Problem to work on »
Print all the data below exactly, without images.

Data for review »
****
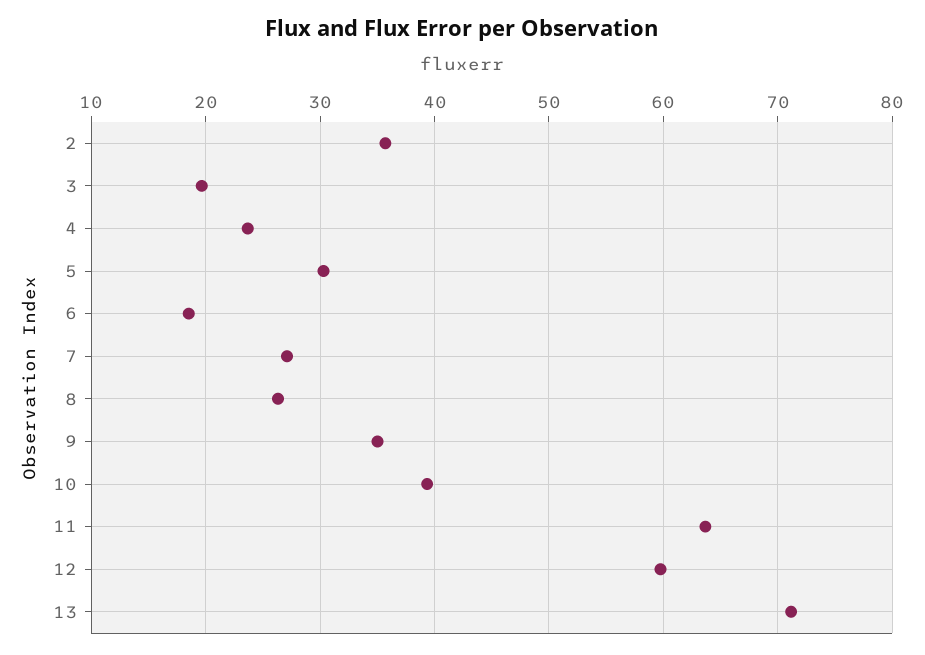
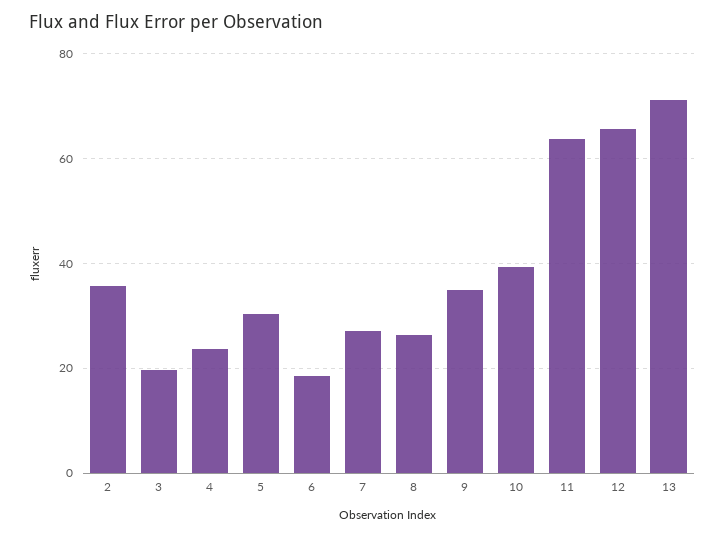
  {
    "2": 36,
    "3": 20,
    "4": 24,
    "5": 30,
    "6": 19,
    "7": 27,
    "8": 26,
    "9": 35,
    "10": 39,
    "11": 64,
-   "12": 60,
+   "12": 66,
    "13": 71
  }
****
Exercise result »
  {
    "2": 36,
    "3": 20,
    "4": 24,
    "5": 30,
    "6": 19,
    "7": 27,
    "8": 26,
    "9": 35,
    "10": 39,
    "11": 64,
-   "12": 60,
+   "12": 66,
    "13": 71
  }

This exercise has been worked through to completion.